In 1910 the fireboat Duwamish joined the Snoqualmie at the station. The new boat could pump 22,800 gallons of water per minute on vessel and pier fires, nearly four times the capacity of the Snoqualmie. Another new fireboat, the Alki, entered service in 1927. The Leschi, launched in 2007, is currently stationed at Fire Station 5. In addition to fighting vessel or pier fires, it can serve as a mobile command center and respond to chemical, biological, radiological, nuclear, or explosive emergencies. Rescue Boat 5 and Rescue Boat 2 are also docked at Fire Station 5, along with some auxiliary boats.

There have been four fire station buildings at this location. The first, a wood frame building, opened in 1891 and was replaced by a larger wood frame building in 1902. From 1917 to 1961 a two-story brick building served as the fire station. It had to be removed because the piers supporting the station began to rot. The current building opened in 1961. It was designed by architects at Durham, Anderson & Freed in the Modern style.

Just south of the fire station is Colman Dock, one of the first docks that served the Mosquito Fleet, the flotilla of small steamers that plied the sound’s waters carrying people and farm produce. The growing city of Seattle served as a major maritime transportation hub on Puget Sound, with many of the steamer routes beginning and ending at one of the numerous piers on the central waterfront.

In 1882, James Colman opened his namesake dock next to Yesler’s Wharf. The 40-by-60-foot shipping dock was destroyed by the Great Seattle Fire in 1889, but Colman built a new dock with an impressive façade on Railroad Avenue, and organized the Colman Dock Company. Bigger plans were in the works when Colman died in 1906, and in 1908 the dock was extended 705 feet into the bay and a clock tower and domed waiting room were added.

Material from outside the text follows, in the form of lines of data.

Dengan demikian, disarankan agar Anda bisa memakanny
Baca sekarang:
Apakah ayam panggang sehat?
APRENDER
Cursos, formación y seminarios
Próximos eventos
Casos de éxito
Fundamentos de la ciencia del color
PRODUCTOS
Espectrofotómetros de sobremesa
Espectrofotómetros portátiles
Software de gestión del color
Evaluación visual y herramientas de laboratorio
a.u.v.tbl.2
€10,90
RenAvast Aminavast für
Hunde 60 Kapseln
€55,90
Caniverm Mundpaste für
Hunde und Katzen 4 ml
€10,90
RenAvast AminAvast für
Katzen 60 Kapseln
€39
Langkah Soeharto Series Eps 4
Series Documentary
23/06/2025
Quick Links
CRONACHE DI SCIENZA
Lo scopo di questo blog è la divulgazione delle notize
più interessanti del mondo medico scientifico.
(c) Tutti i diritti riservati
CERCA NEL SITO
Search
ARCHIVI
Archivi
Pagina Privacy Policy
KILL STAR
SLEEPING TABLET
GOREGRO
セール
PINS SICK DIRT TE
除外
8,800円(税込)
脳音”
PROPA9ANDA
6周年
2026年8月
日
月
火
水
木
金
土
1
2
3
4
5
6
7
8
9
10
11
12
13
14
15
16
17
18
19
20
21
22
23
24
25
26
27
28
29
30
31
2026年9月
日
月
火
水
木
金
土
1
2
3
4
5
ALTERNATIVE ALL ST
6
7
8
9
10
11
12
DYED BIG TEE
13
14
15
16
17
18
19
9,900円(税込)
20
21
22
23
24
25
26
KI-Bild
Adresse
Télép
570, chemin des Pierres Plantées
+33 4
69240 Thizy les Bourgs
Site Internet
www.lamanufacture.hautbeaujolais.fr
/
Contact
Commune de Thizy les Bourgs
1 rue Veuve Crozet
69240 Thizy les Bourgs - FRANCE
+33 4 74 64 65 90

The dock became the terminal for several transportation companies and shipping lines, but beginning in the 1920s, as automobile ownership rose and highways and roads improved, maritime passenger travel diminished. Some Mosquito Fleet steamers were converted to auto ferries, but by the 1930s, newer and larger diesel-electric vessels began carrying cars and trucks.

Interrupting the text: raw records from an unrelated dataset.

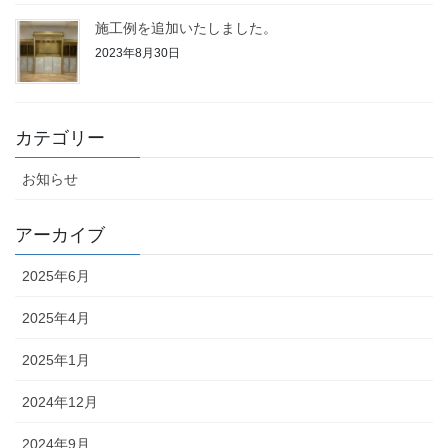
施工例を追加いたしました。
2023年8月30日
カテゴリー
お知らせ
アーカイブ
2025年6月
2025年4月
2025年1月
2024年12月
2024年9月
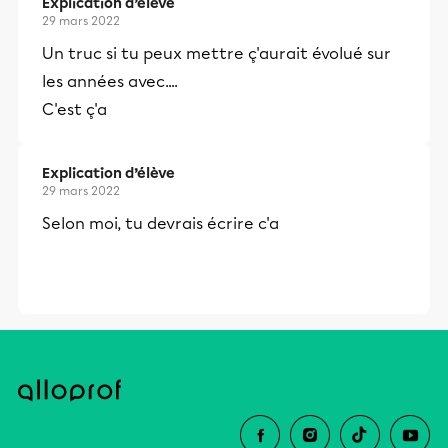
Explication d’élève
29 mars 2022
Un truc si tu peux mettre ç'aurait évolué sur
les années avec....
C'est ç'a
Explication d’élève
29 mars 2022
Selon moi, tu devrais écrire c'a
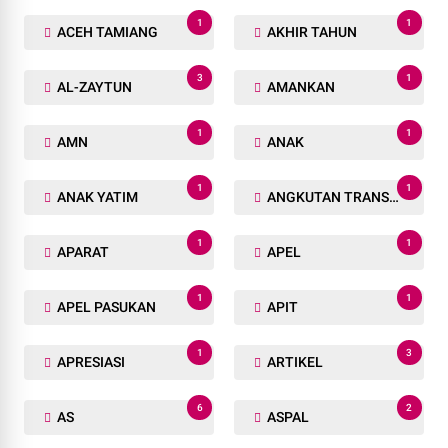
1
1
ACEH TAMIANG
AKHIR TAHUN
3
1
AL-ZAYTUN
AMANKAN
1
1
AMN
ANAK
1
1
ANAK YATIM
ANGKUTAN TRANSPORTASI
1
1
APARAT
APEL
1
1
APEL PASUKAN
APIT
1
3
APRESIASI
ARTIKEL
6
2
AS
ASPAL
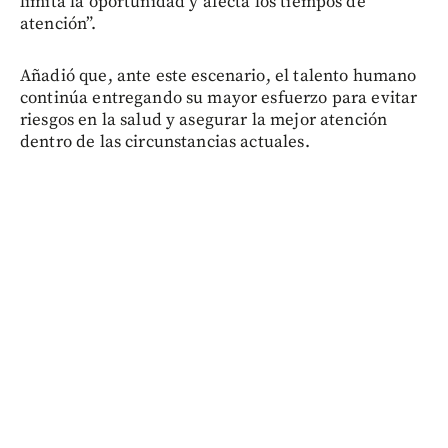
limita la oportunidad y afecta los tiempos de
atención”.
Añadió que, ante este escenario, el talento humano
continúa entregando su mayor esfuerzo para evitar
riesgos en la salud y asegurar la mejor atención
dentro de las circunstancias actuales.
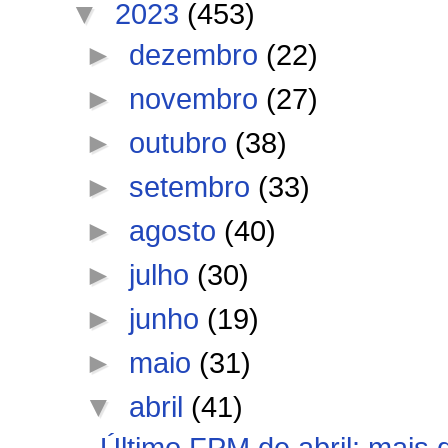
▼
2023
(453)
►
dezembro
(22)
►
novembro
(27)
►
outubro
(38)
►
setembro
(33)
►
agosto
(40)
►
julho
(30)
►
junho
(19)
►
maio
(31)
▼
abril
(41)
Último FPM de abril: mais d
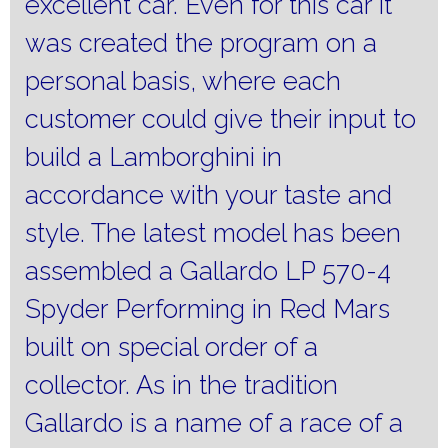
excellent car.
Even for this car it
was created the program on a
personal basis, where each
customer could give their input to
build a Lamborghini in
accordance with your taste and
style.
The latest model has been
assembled a Gallardo LP 570-4
Spyder Performing in Red Mars
built on special order of a
collector.
As in the tradition
Gallardo is a name of a race of a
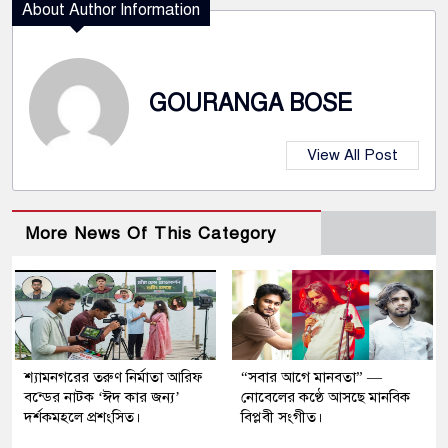
About Author Information
GOURANGA BOSE
View All Post
More News Of This Category
শ্যামনগরের তরুণ নির্মাতা আরিফ
“সবার আগে মানবতা” —
বন্ডের নাটক ‘ঈদ কার জন্য’
নোবেলের কণ্ঠে আসছে মানবিক
দর্শকমহলে প্রশংসিত।
বিপ্লবী সংগীত।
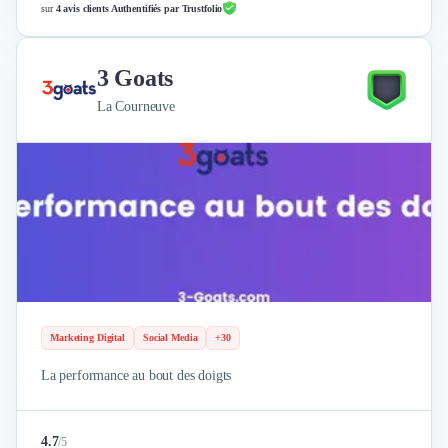
sur
4 avis clients Authentifiés par Trustfolio
3 Goats
La Courneuve
Marketing Digital
Social Media
+30
La performance au bout des doigts
4.7
/
5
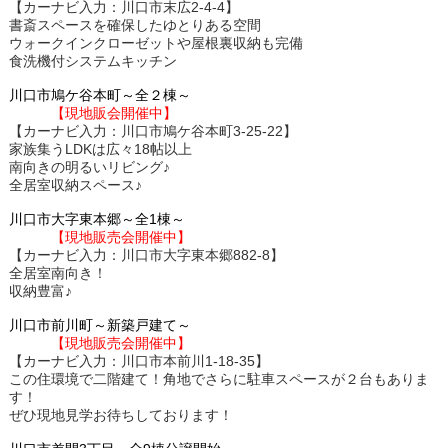
【カーナビ入力：川口市末広2-4-4】
書斎スペースを確保したゆとりある空間
ウォークインクローゼットや屋根裏収納も完備
食洗機付システムキッチン
川口市鳩ケ谷本町～全２棟～
【現地販会開催中】
【カーナビ入力：川口市鳩ケ谷本町3-25-22】
家族集うLDKは広々18帖以上
南向きの明るいリビング♪
全居室収納スペース♪
川口市大字東本郷～全1棟～
【現地販売会開催中】
【カーナビ入力：川口市大字東本郷882-8】
全居室南向き！
収納豊富♪
川口市前川町～新築戸建て～
【現地販売会開催中】
【カーナビ入力：川口市本前川1-18-35】
この住環境で二階建て！角地でさらに駐車スペースが２台もありま
す！
ぜひ現地見学お待ちしております！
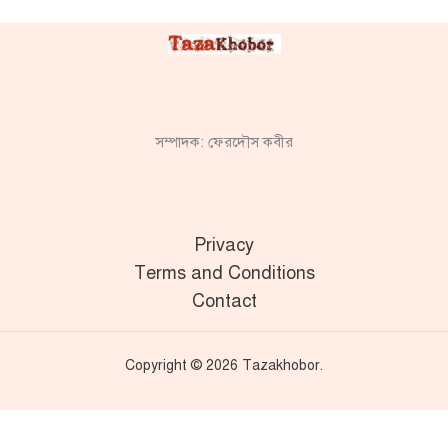
সম্পাদক: ফেরদৌস কবীর
Privacy
Terms and Conditions
Contact
Copyright © 2026 Tazakhobor.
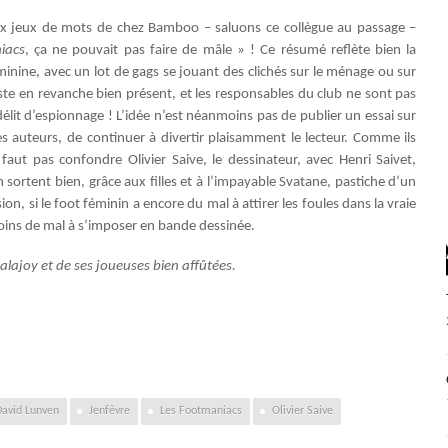
x jeux de mots de chez Bamboo – saluons ce collègue au passage –
iacs
, ça ne pouvait pas faire de mâle » ! Ce résumé reflète bien la
minine, avec un lot de gags se jouant des clichés sur le ménage ou sur
ste en revanche bien présent, et les responsables du club ne sont pas
 délit d’espionnage ! L’idée n’est néanmoins pas de publier un essai sur
 auteurs, de continuer à divertir plaisamment le lecteur. Comme ils
faut pas confondre Olivier Saive, le dessinateur, avec Henri Saivet,
 sortent bien, grâce aux filles et à l’impayable Svatane, pastiche d’un
n, si le foot féminin a encore du mal à attirer les foules dans la vraie
 moins de mal à s’imposer en bande dessinée.
 Palajoy et de ses joueuses bien affûtées.
David Lunven
Jenfèvre
Les Footmaniacs
Olivier Saive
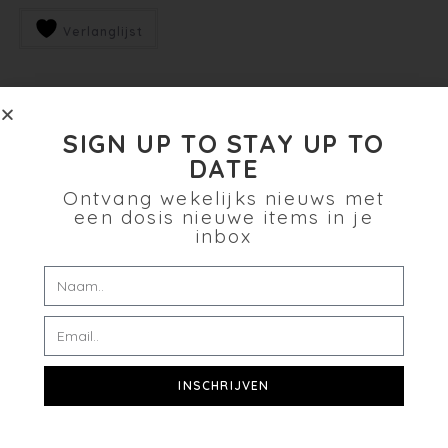
Verlanglijst
SIGN UP TO STAY UP TO
DATE
Ontvang wekelijks nieuws met
een dosis nieuwe items in je
inbox
INSCHRIJVEN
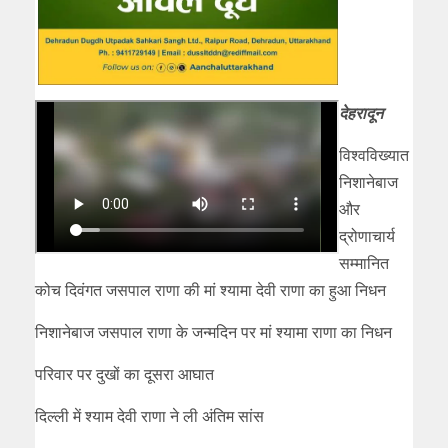
देहरादून
विश्वविख्यात
निशानेबाज
और
द्रोणाचार्य
सम्मानित
कोच दिवंगत जसपाल राणा की मां श्यामा देवी राणा का हुआ निधन
निशानेबाज जसपाल राणा के जन्मदिन पर मां श्यामा राणा का निधन
परिवार पर दुखों का दूसरा आघात
दिल्ली में श्याम देवी राणा ने ली अंतिम सांस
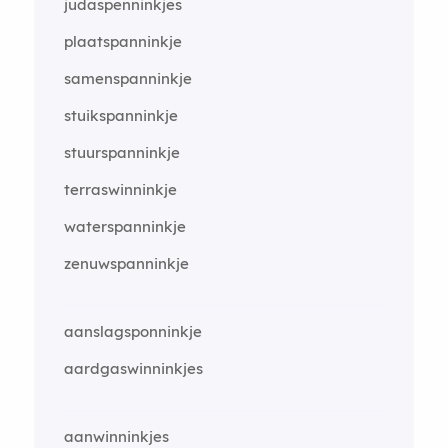
judaspenninkjes
plaatspanninkje
samenspanninkje
stuikspanninkje
stuurspanninkje
terraswinninkje
waterspanninkje
zenuwspanninkje
aanslagsponninkje
aardgaswinninkjes
aanwinninkjes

The Puget Sound Navigation Company –– headed by Captain Alexander Peabody –– had achieved a virtual monopoly for cross-sound traffic by then, and the Colman Dock Company came under Peabody’s control. He modernized the dock in 1937, with an Art Deco design, but after World War II a series of rate hikes, strikes, and withdrawals of service led to the sale of most of Peabody’s company, and the creation of Washington State Ferries in 1951. Ten years later, the state rebuilt Colman Dock. It is undergoing another transformation, scheduled to be completed in 2023. Passenger-only vessels, echoing the Mosquito Fleet steamers, operate out of a newly constructed Pier 50 that opened in 2019.